So after cloning the hard disk drive I ran into two issues. The first being that cloning from a 250GB HDD to a 320 GB HDD meant that I now had lots of wasted space, and I want to use that. The second is that Windows doesn't really like to be cloned, and started nagging me that it was no longer genuine. I will deal with that solution later.
To make use of all of that new space on the larger HDD I needed to adjust the partitions. This can be a daunting task because if I were to mess with the boot partition or somehow ruin the partition with Windows installed on it, I would be back to cloning again to get a workable HDD. I installed gparted (Gnome Partition Editor) onto my Rescue USB stick, because I have installed Ubuntu Linux many times before I was comfortable with using this tool. Windows 7 also has a partition editor included as well, which I had to make use of because in gparted it was flagged and said I needed ntfs-progs to resize.

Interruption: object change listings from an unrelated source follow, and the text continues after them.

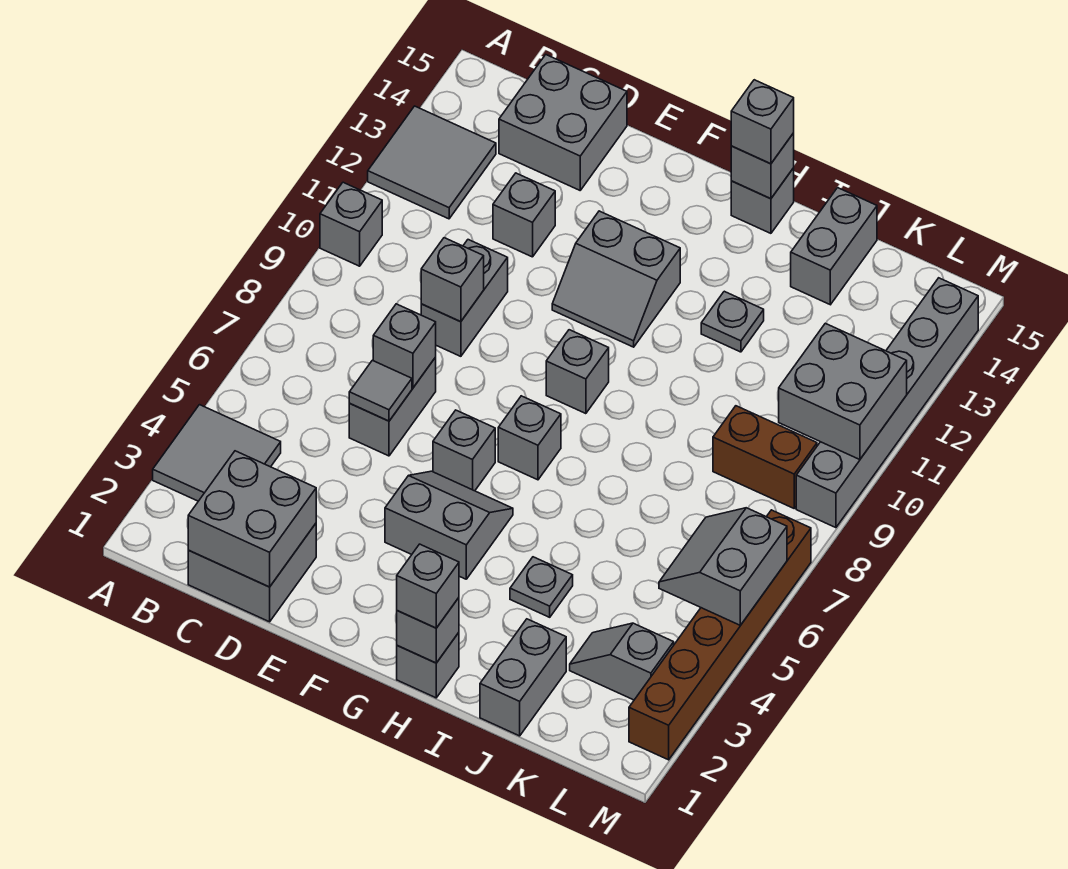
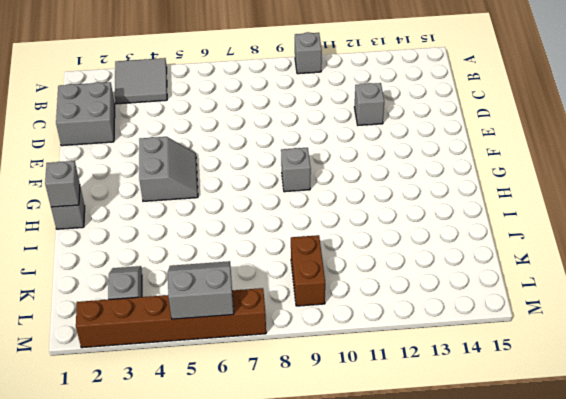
none -> grey 2x2 tile [368,106,496,219]
none -> grey 2x2 brick [499,55,627,190]
none -> grey 1x2 brick [349,357,436,456]
none -> grey 1x2 brick [421,240,508,356]

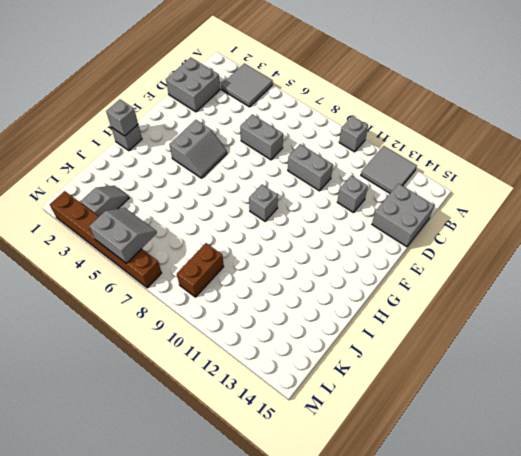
none -> grey 1x1 brick [433,410,495,491]
none -> grey 2x2 slope [552,211,680,347]
none -> grey 1x1 brick [498,396,561,480]
none -> grey 1x1 brick [731,168,794,233]

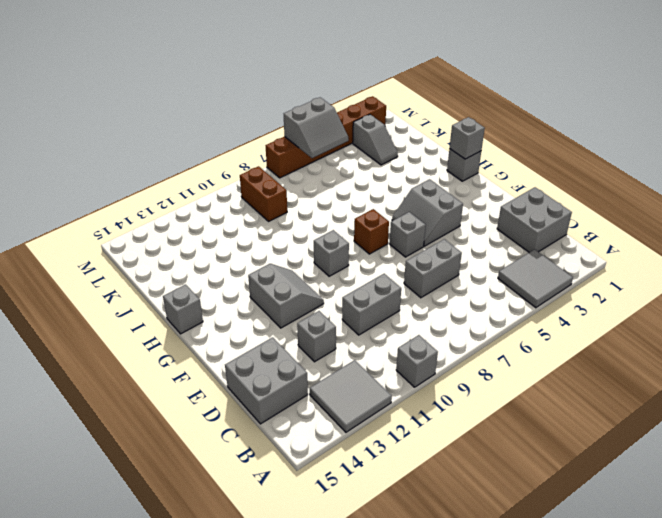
brown 1x1 brick [354,209,389,254] -> grey 1x1 brick [498,396,561,480]
none -> grey 1x1 plate [510,557,573,617]
none -> grey 1x1 plate [701,291,764,352]
none -> grey 1x2 brick [480,619,566,736]
none -> grey 1x2 brick [791,188,877,305]

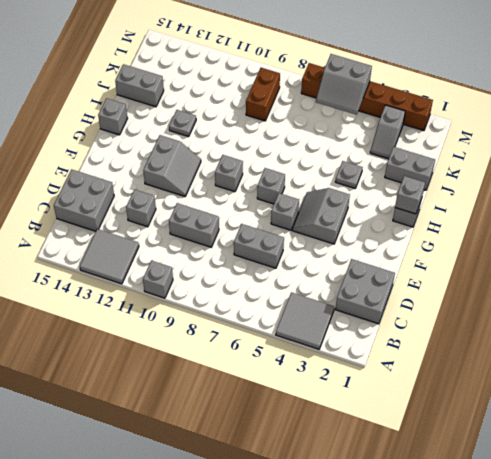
none -> grey 1x6 brick [796,278,978,528]
none -> grey 2x2 brick [188,451,316,587]
none -> grey 1x1 tile [349,360,412,421]
none -> grey 1x1 brick [373,304,436,388]

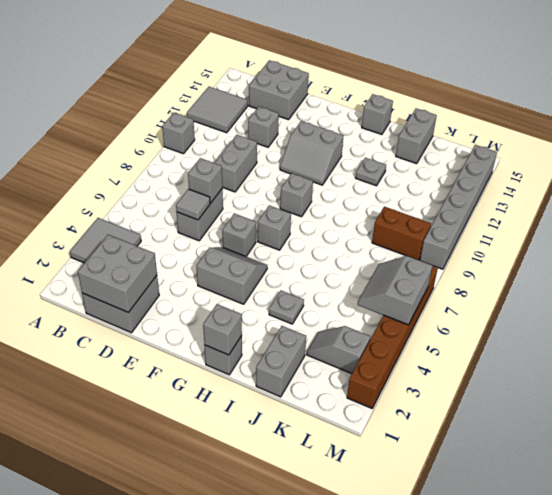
none -> grey 1x1 brick [421,238,484,322]
none -> grey 1x1 brick [731,133,794,199]
none -> grey 2x2 brick [779,323,907,460]
none -> grey 1x1 brick [397,544,459,628]

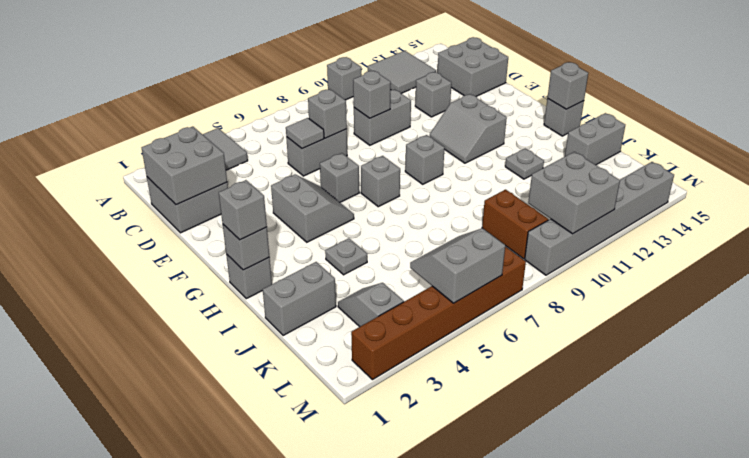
none -> grey 1x1 brick [731,80,794,164]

Reading some forums after I got things where I wanted them by using both partition tools I see many warning to not use gparted on Windows Vista/7 or later.
Since my laptop was supposed to ship with Windows 7 but came with Vista instead I ended up with extra partitions, since there was an original recovery partition and the upgrade disks Lenovo sent ended up adding another parition. Ideally this will let a user just use the One Key recovery to restore a working Operating System in event of wrecking your system. I think the upgrade from Vista to 7 ruined this ability, as I have never been able to use One Key recovery. So I deleted the Vista recovery partition. The Windows partition tool is limited to 4 partitions. I thought deleting this would allow me to move the other partition to the end and add all the space to the main partition (C:\). The Windows tool doesn't allow moving partitions though. So I dropped into gparted to move that. Then I used the Windows Partition tool to resize the main partition with all of the new space from the deleted partition and the space from having a larger hard drive.
For getting to and using the Windows Partition Tool this article at How-to Geek is helpful Resize a Partition Free in Windows 7 or Vista and for help with Gparted their documents are helpful Gparted Manual.